▶
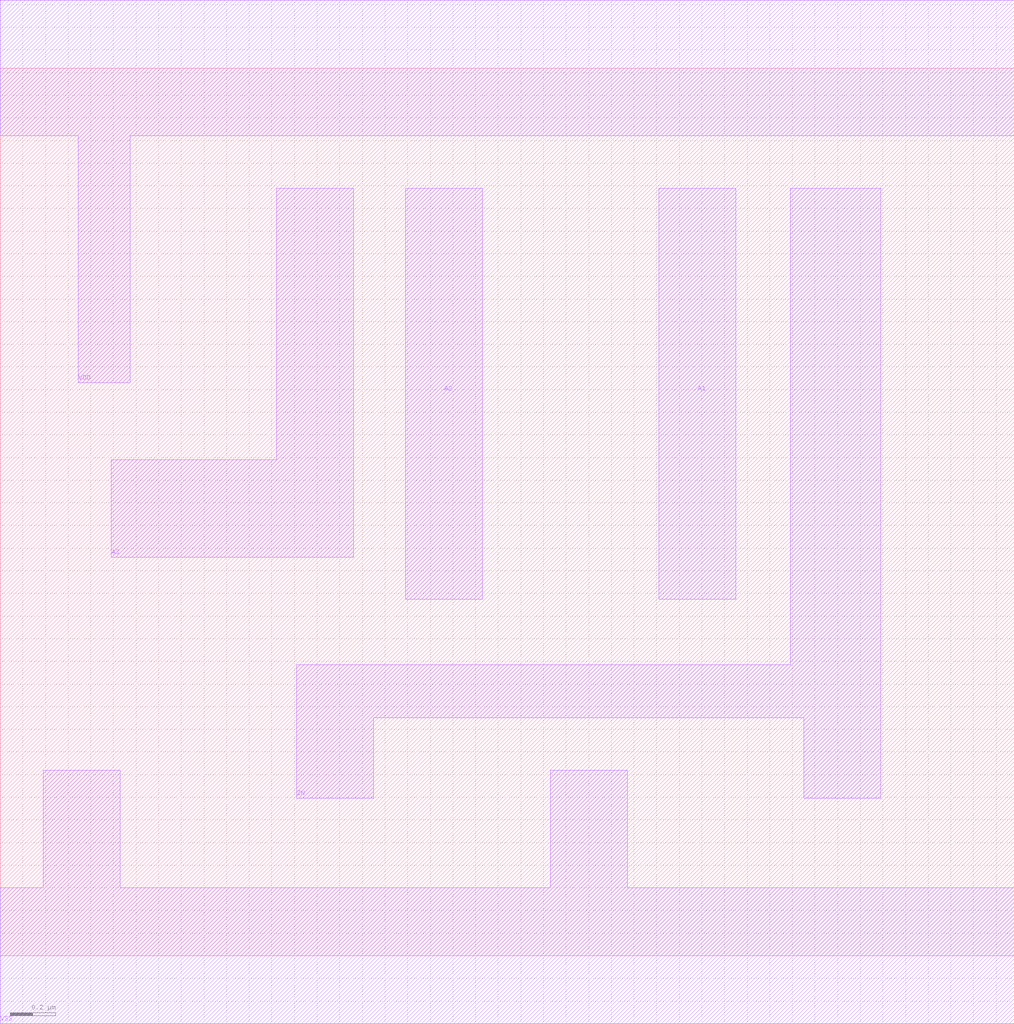
<source format=lef>
# Copyright 2022 GlobalFoundries PDK Authors
#
# Licensed under the Apache License, Version 2.0 (the "License");
# you may not use this file except in compliance with the License.
# You may obtain a copy of the License at
#
#      http://www.apache.org/licenses/LICENSE-2.0
#
# Unless required by applicable law or agreed to in writing, software
# distributed under the License is distributed on an "AS IS" BASIS,
# WITHOUT WARRANTIES OR CONDITIONS OF ANY KIND, either express or implied.
# See the License for the specific language governing permissions and
# limitations under the License.

MACRO gf180mcu_fd_sc_mcu7t5v0__nor3_1
  CLASS core ;
  FOREIGN gf180mcu_fd_sc_mcu7t5v0__nor3_1 0.0 0.0 ;
  ORIGIN 0 0 ;
  SYMMETRY X Y ;
  SITE GF018hv5v_mcu_sc7 ;
  SIZE 4.48 BY 3.92 ;
  PIN A1
    DIRECTION INPUT ;
    ANTENNAGATEAREA 0.889 ;
    PORT
      LAYER METAL1 ;
        POLYGON 2.91 1.575 3.25 1.575 3.25 3.39 2.91 3.39  ;
    END
  END A1
  PIN A2
    DIRECTION INPUT ;
    ANTENNAGATEAREA 0.889 ;
    PORT
      LAYER METAL1 ;
        POLYGON 1.79 1.575 2.13 1.575 2.13 3.39 1.79 3.39  ;
    END
  END A2
  PIN A3
    DIRECTION INPUT ;
    ANTENNAGATEAREA 0.889 ;
    PORT
      LAYER METAL1 ;
        POLYGON 0.49 1.76 1.56 1.76 1.56 3.39 1.22 3.39 1.22 2.19 0.49 2.19  ;
    END
  END A3
  PIN ZN
    DIRECTION OUTPUT ;
    ANTENNADIFFAREA 0.9832 ;
    PORT
      LAYER METAL1 ;
        POLYGON 1.31 0.695 1.65 0.695 1.65 1.05 3.55 1.05 3.55 0.695 3.89 0.695 3.89 3.39 3.49 3.39 3.49 1.285 1.31 1.285  ;
    END
  END ZN
  PIN VDD
    DIRECTION INOUT ;
    USE power ;
    SHAPE ABUTMENT ;
    PORT
      LAYER METAL1 ;
        POLYGON 0 3.62 0.345 3.62 0.345 2.53 0.575 2.53 0.575 3.62 4.48 3.62 4.48 4.22 0 4.22  ;
    END
  END VDD
  PIN VSS
    DIRECTION INOUT ;
    USE ground ;
    SHAPE ABUTMENT ;
    PORT
      LAYER METAL1 ;
        POLYGON 0 -0.3 4.48 -0.3 4.48 0.3 2.77 0.3 2.77 0.82 2.43 0.82 2.43 0.3 0.53 0.3 0.53 0.82 0.19 0.82 0.19 0.3 0 0.3  ;
    END
  END VSS
END gf180mcu_fd_sc_mcu7t5v0__nor3_1

</source>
◀
▸ **REQUIRED ACTION**: Would you retype each line above exactly and skip every image?

▸ **EXERCISE RESULT**:
<source format=lef>
# Copyright 2022 GlobalFoundries PDK Authors
#
# Licensed under the Apache License, Version 2.0 (the "License");
# you may not use this file except in compliance with the License.
# You may obtain a copy of the License at
#
#      http://www.apache.org/licenses/LICENSE-2.0
#
# Unless required by applicable law or agreed to in writing, software
# distributed under the License is distributed on an "AS IS" BASIS,
# WITHOUT WARRANTIES OR CONDITIONS OF ANY KIND, either express or implied.
# See the License for the specific language governing permissions and
# limitations under the License.

MACRO gf180mcu_fd_sc_mcu7t5v0__nor3_1
  CLASS core ;
  FOREIGN gf180mcu_fd_sc_mcu7t5v0__nor3_1 0.0 0.0 ;
  ORIGIN 0 0 ;
  SYMMETRY X Y ;
  SITE GF018hv5v_mcu_sc7 ;
  SIZE 4.48 BY 3.92 ;
  PIN A1
    DIRECTION INPUT ;
    ANTENNAGATEAREA 0.889 ;
    PORT
      LAYER METAL1 ;
        POLYGON 2.91 1.575 3.25 1.575 3.25 3.39 2.91 3.39  ;
    END
  END A1
  PIN A2
    DIRECTION INPUT ;
    ANTENNAGATEAREA 0.889 ;
    PORT
      LAYER METAL1 ;
        POLYGON 1.79 1.575 2.13 1.575 2.13 3.39 1.79 3.39  ;
    END
  END A2
  PIN A3
    DIRECTION INPUT ;
    ANTENNAGATEAREA 0.889 ;
    PORT
      LAYER METAL1 ;
        POLYGON 0.49 1.76 1.56 1.76 1.56 3.39 1.22 3.39 1.22 2.19 0.49 2.19  ;
    END
  END A3
  PIN ZN
    DIRECTION OUTPUT ;
    ANTENNADIFFAREA 0.9832 ;
    PORT
      LAYER METAL1 ;
        POLYGON 1.31 0.695 1.65 0.695 1.65 1.05 3.55 1.05 3.55 0.695 3.89 0.695 3.89 3.39 3.49 3.39 3.49 1.285 1.31 1.285  ;
    END
  END ZN
  PIN VDD
    DIRECTION INOUT ;
    USE power ;
    SHAPE ABUTMENT ;
    PORT
      LAYER METAL1 ;
        POLYGON 0 3.62 0.345 3.62 0.345 2.53 0.575 2.53 0.575 3.62 4.48 3.62 4.48 4.22 0 4.22  ;
    END
  END VDD
  PIN VSS
    DIRECTION INOUT ;
    USE ground ;
    SHAPE ABUTMENT ;
    PORT
      LAYER METAL1 ;
        POLYGON 0 -0.3 4.48 -0.3 4.48 0.3 2.77 0.3 2.77 0.82 2.43 0.82 2.43 0.3 0.53 0.3 0.53 0.82 0.19 0.82 0.19 0.3 0 0.3  ;
    END
  END VSS
END gf180mcu_fd_sc_mcu7t5v0__nor3_1

</source>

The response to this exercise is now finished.